Several anti-corruption organizations are vowing to continue their pursuit of 31 Nigerian state governors and former President Olusegun Obasanjo, who were exonerated Wednesday by Nigeria’s chief investigative arm of corruption charges. Accusations against the officials, who were singled out for the massive looting of state treasuries, were dropped after a lengthy probe by Nigeria’s Economic and Financial Crimes Commission (EFCC). Auwal Musa Rafsanjani is director of the anti-corruption group Transparency International Nigeria and national coordinating chairman of Nigeria’s Zero Corruption Coalition. He says that investigators are encouraging further abuse by public officials for misdeeds that have clearly been substantiated.
“This is naturally the right time for them to make this political settlement and it is rather giving encouragement for more officials to loot their states, since they know they will be cleared. It is absolutely wrong for this commission to come out and tell Nigerians that these people, who have been indicted before by the same commission, they are now being cleared for political reasons,” he said.
Nigeria’s state governors have long enjoyed immunity from prosecution while in office. Rafsanjani says public pressure had been building for a long time for the government’s chief anti-corruption agency, the EFCC to take action to root out widespread evidence of diversion of public coffers once the state executives gave up their gubernatorial posts.
“The issue is very clear. The commission has very early on investigated, and they found out that they have looted their state treasuries. So it is not something that requires any magic. It is something that has been established. There are a lot of records and evidences of these governors looting in a reckless manner their states and therefore, it is surprising to us to hear that the EFCC is clearing these state governors,” he said.
Pending the expiration of the governors’ terms, another Nigerian investigative body, the Independent Corrupt Practices Commission (ICPC) decided to probe looting allegations against a total of 33 former chief executives. The length and high profile of the government’s probe is expected to draw public outrage that yesterday’s almost blanket dismissal was politically motivated.
Transparency International’s Rafsanjani says he sees several options being exercised that will ensure that the federal government will pursue additional criminal charges against the governors.
“There are three ways. One, is to have the political will from the central government. If the president is committed to fight against corruption, it is becoming to squarely deal with those who have looted the state. That is one issue. The second issue is for the international community to help us to ensure that all those who have been found guilty of looting the state or their local governments, or even at the national level, they should also impose sanctions on them. The third thing is the Nigerian people will consider to resist these leaders, even though the Nigerian government claims to have cleared those people. The Nigerian people have not cleared them, because they have been the ones who are the victims,” he noted.

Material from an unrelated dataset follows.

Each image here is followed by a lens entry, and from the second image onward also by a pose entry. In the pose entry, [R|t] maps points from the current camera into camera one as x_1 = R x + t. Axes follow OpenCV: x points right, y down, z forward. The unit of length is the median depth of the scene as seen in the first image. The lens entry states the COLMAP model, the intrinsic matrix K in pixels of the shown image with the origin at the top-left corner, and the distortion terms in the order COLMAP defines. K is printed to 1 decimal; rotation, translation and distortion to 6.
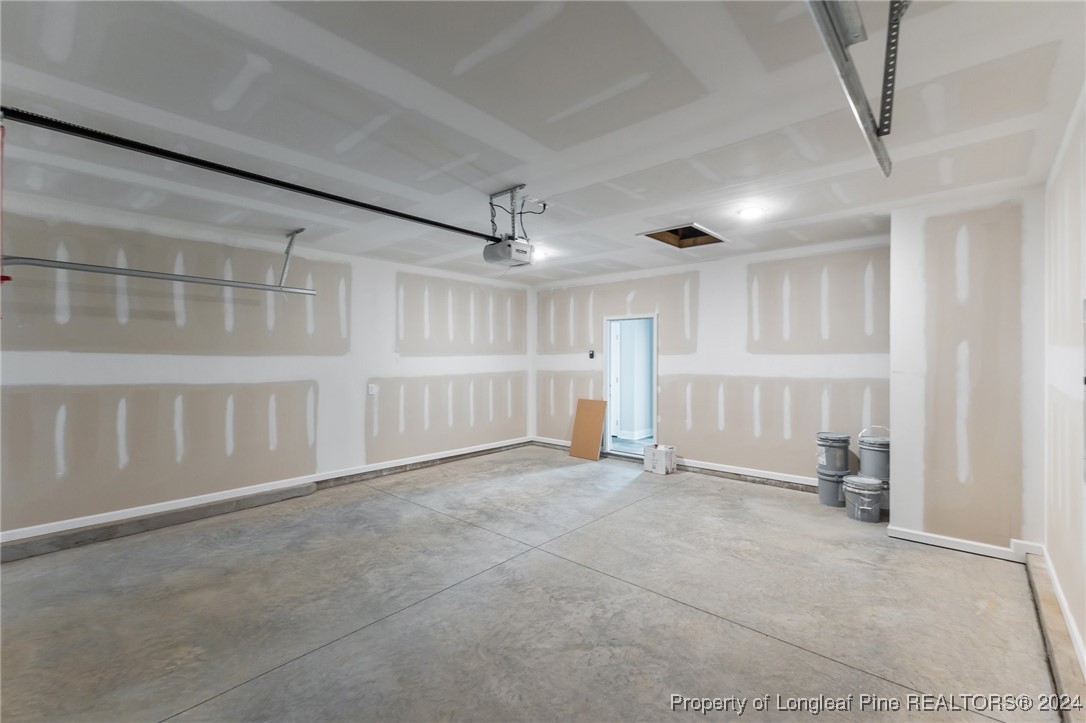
lens RADIAL K [[479.1, 0, 544.6], [0, 479.1, 367.6], [0, 0, 1]] dist [0.002448, -0.000167]
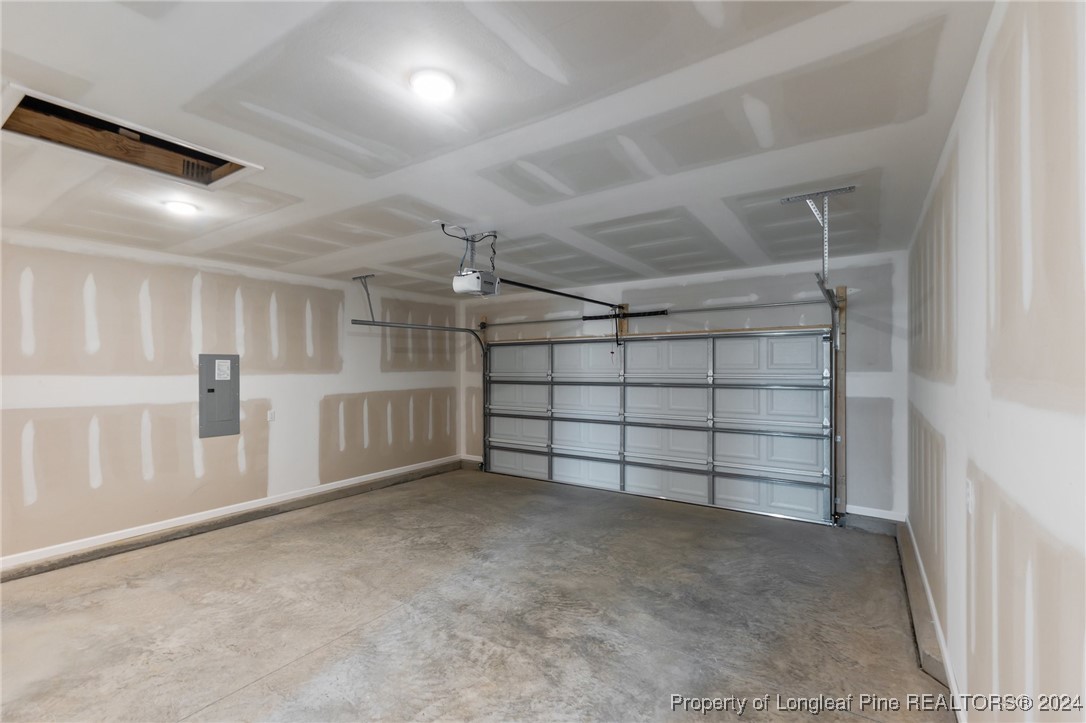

As for two-time former Nigerian ruler Olusegun Obasanjo’s eight year presidential term (1999-2007), Rafsanjani says his legacy is forever clouded with doubts about integrity and the failure to end abuse by his political allies. Rafsanjani says he believes the public will deny the former general a privilege of serving as Nigeria’s elder statesman.
“As far as former President Obasanjo’s future role is concerned, it’s over, it’s over. It’s done. It’s over. Because he has abused the opportunity he had for a good eight years to be able to be recognized as a solid leader, not only in Nigeria, but also in Africa. Therefore, he has lost the respect. He has lost the statesmanship that most people would want to give him. So as far as his own case is concerned, it’s over,” stated Rafsanjani.